How Is Primary Hepatic Lymphoma Treated?
The foundation of the treatment strategy relies on case reports or short case series because the condition is extremely rare. Options for treatment include radiation, chemotherapy, surgery, and combinations of the aforementioned treatments.
Tumor sizes larger than 2.76 inches, blood lactate dehydrogenase levels higher than ten percent of normal, elevated beta-2 microglobulin levels greater than 3 mg/dl, and the existence of constitutional symptoms are some risk factors that influence prognosis and responsiveness to treatment.
Combination chemotherapy with Doxorubicin, Vincristine, Cyclophosphamide, and Prednisone is effective in individuals without any risk factors. Employing a modified triple combination needs to be considered for patients who have one or more risk factors. Methotrexate, Bleomycin, Cyclophosphamide, Doxorubicin, Vincristine, and Methylprednisolone alternate with Doxorubicin, Methylprednisolone, Cytosine arabinoside, and Cisplatin in alternative regimens.
What Is the Prognosis of Primary Hepatic Lymphoma?
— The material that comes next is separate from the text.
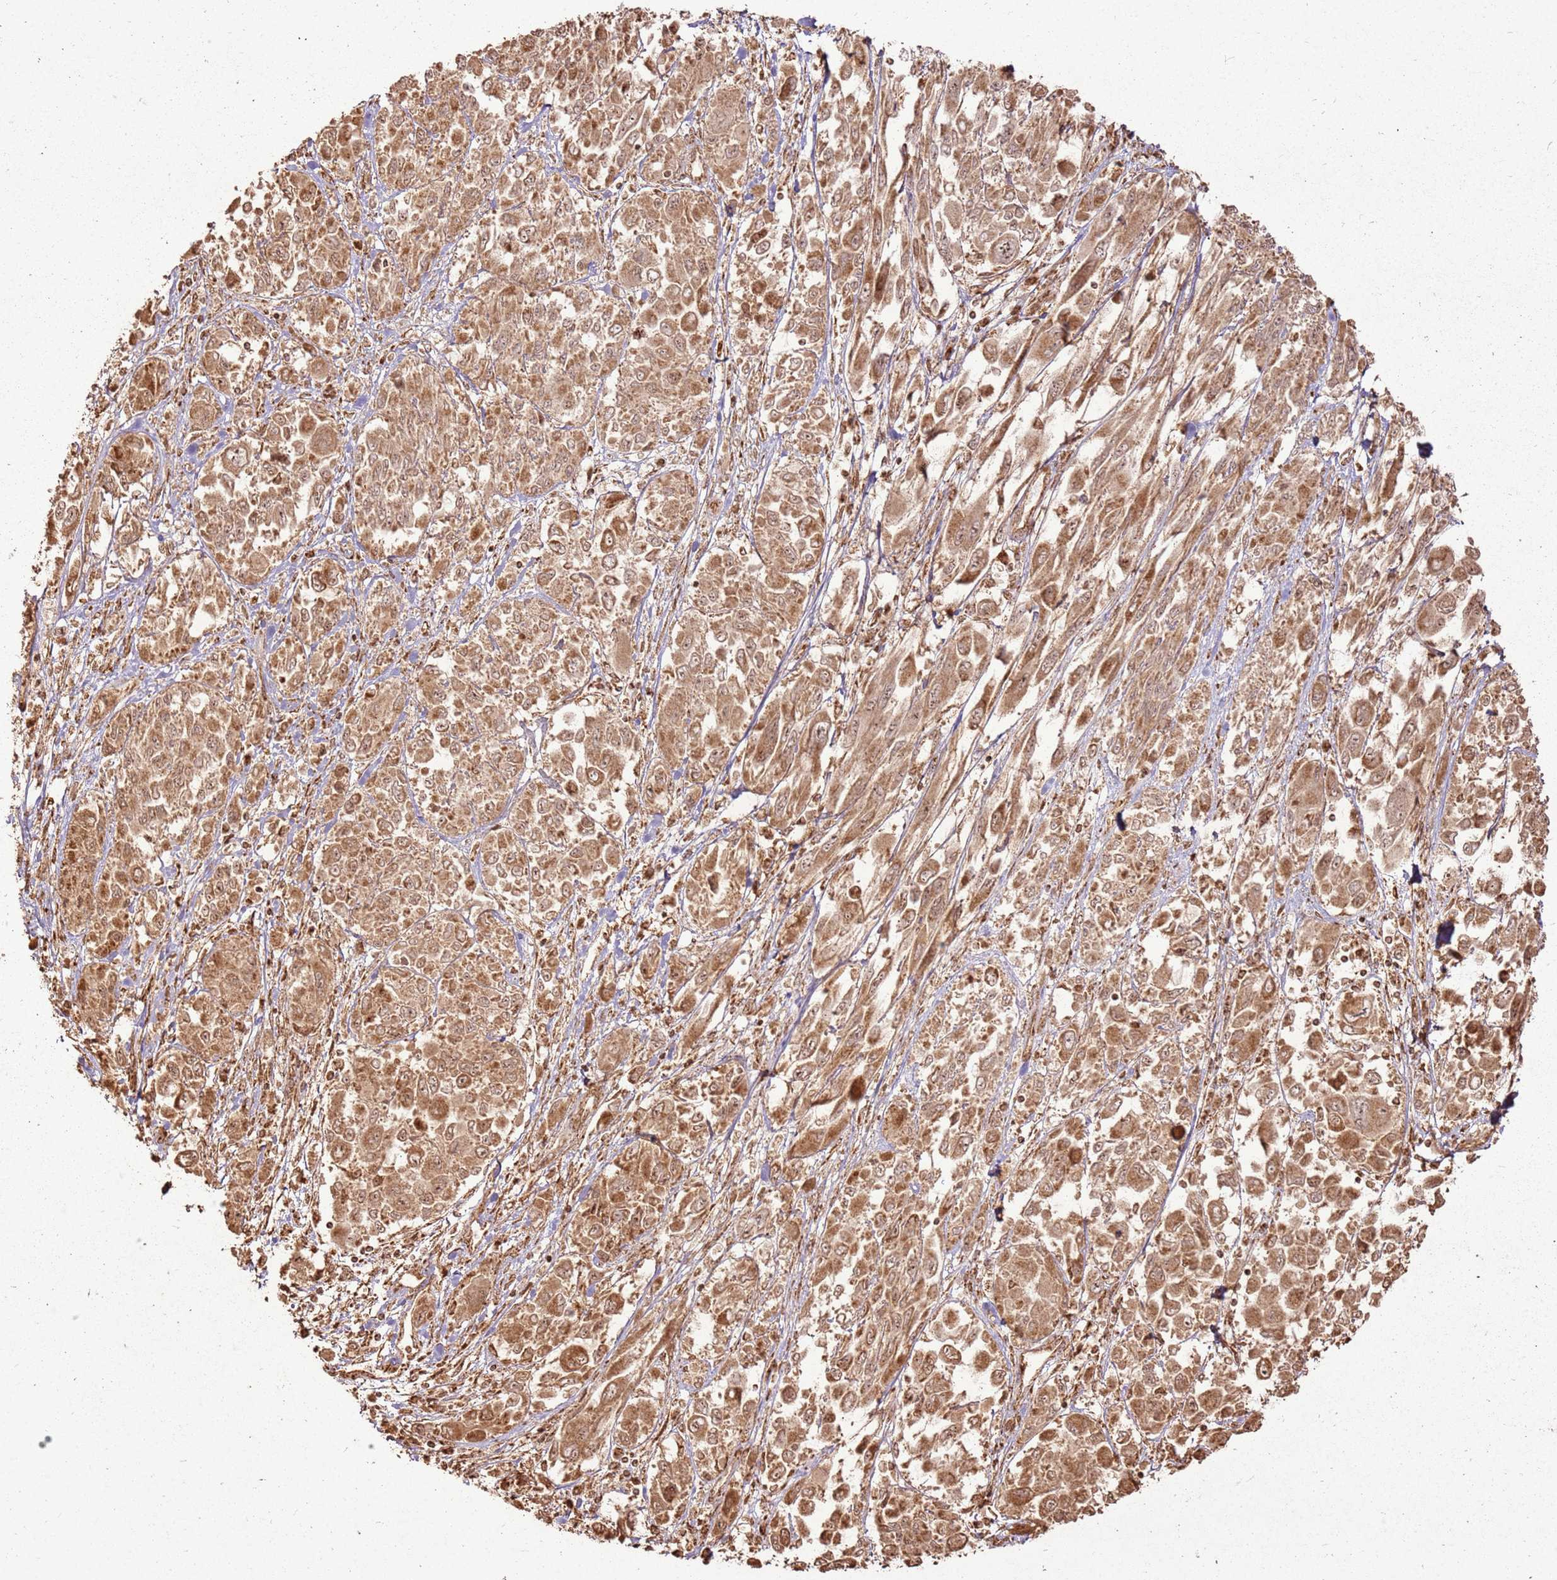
{"staining": {"intensity": "moderate", "quantity": ">75%", "location": "cytoplasmic/membranous"}, "tissue": "melanoma", "cell_type": "Tumor cells", "image_type": "cancer", "snomed": [{"axis": "morphology", "description": "Malignant melanoma, NOS"}, {"axis": "topography", "description": "Skin"}], "caption": "Immunohistochemical staining of malignant melanoma reveals medium levels of moderate cytoplasmic/membranous expression in approximately >75% of tumor cells. (DAB = brown stain, brightfield microscopy at high magnification).", "gene": "MRPS6", "patient": {"sex": "female", "age": 91}}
Combination chemotherapy is effective in treating primary hepatic lymphoma, with over 80 % of patients experiencing a full recovery. The outlook following the surgery generally varies. This is because of the vascular nature of the primary hepatic lymphoma. It increases the chance of bleeding during surgery, which increases the rate of morbidity and death.
Conclusion:
Primary hepatic lymphoma is a rare form of non-Hodgkin’s lymphoma. The specific diagnosis of the condition is quite difficult because of its resemblance with other liver conditions. The treatment methods include chemotherapy, radiation, surgery, and a combination of the above. If individuals experience any symptoms related to the condition, consult a physician to make a definitive diagnosis and determine a proper treatment plan on time.